If any record holds an image, omit the image and print the rest exactly.
---------------
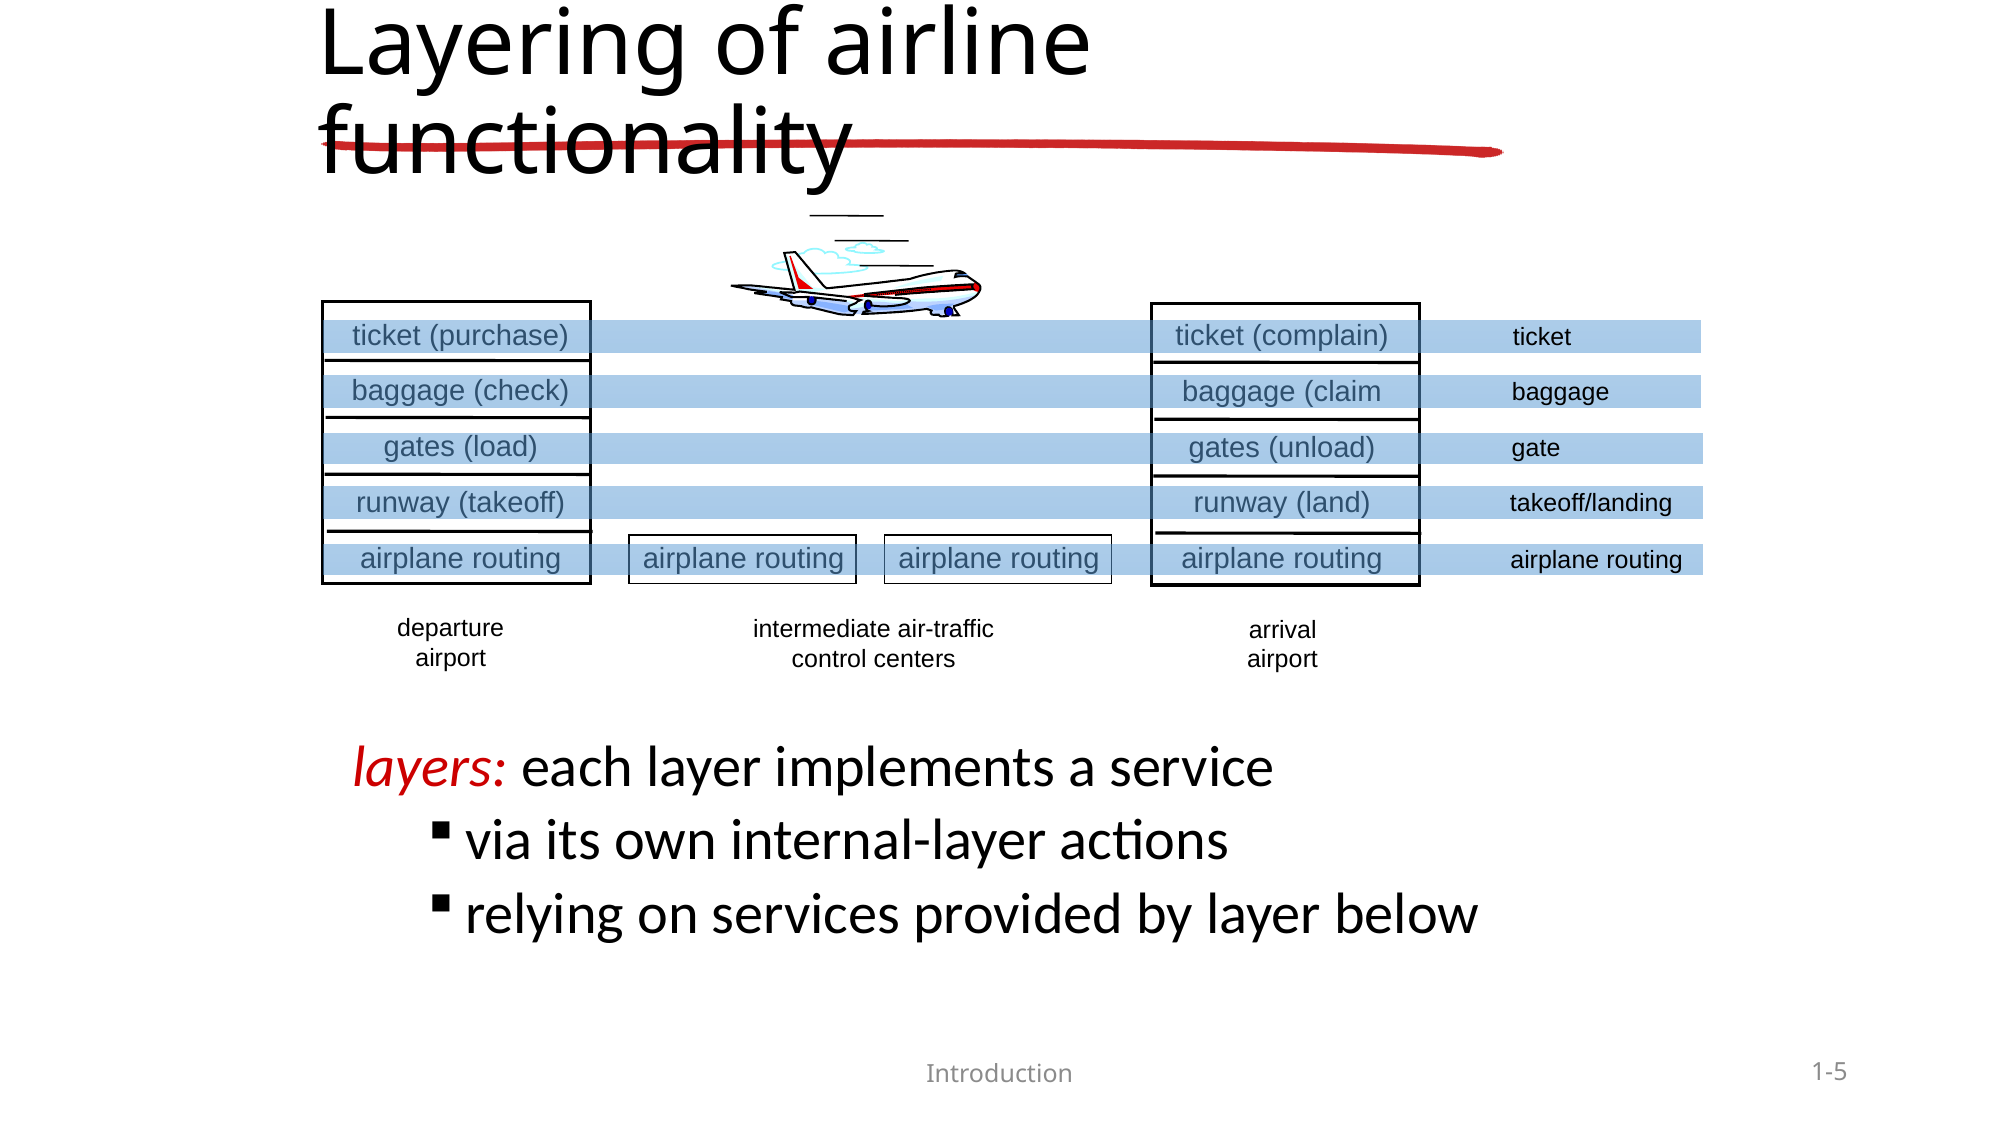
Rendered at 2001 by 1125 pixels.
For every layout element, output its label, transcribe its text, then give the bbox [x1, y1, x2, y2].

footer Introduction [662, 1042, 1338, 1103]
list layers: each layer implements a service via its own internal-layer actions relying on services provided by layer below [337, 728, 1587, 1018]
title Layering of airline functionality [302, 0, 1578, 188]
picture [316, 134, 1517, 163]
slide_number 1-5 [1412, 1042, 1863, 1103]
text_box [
---------------
> Written response:
Rendered at 2001 by 1125 pixels.
For every layout element, output its label, transcribe its text, then give the bbox [x1, y1, x2, y2].

footer Introduction [662, 1042, 1338, 1103]
list layers: each layer implements a service via its own internal-layer actions relying on services provided by layer below [337, 728, 1587, 1018]
title Layering of airline functionality [302, 0, 1578, 188]
picture [316, 134, 1517, 163]
slide_number 1-5 [1412, 1042, 1863, 1103]
text_box [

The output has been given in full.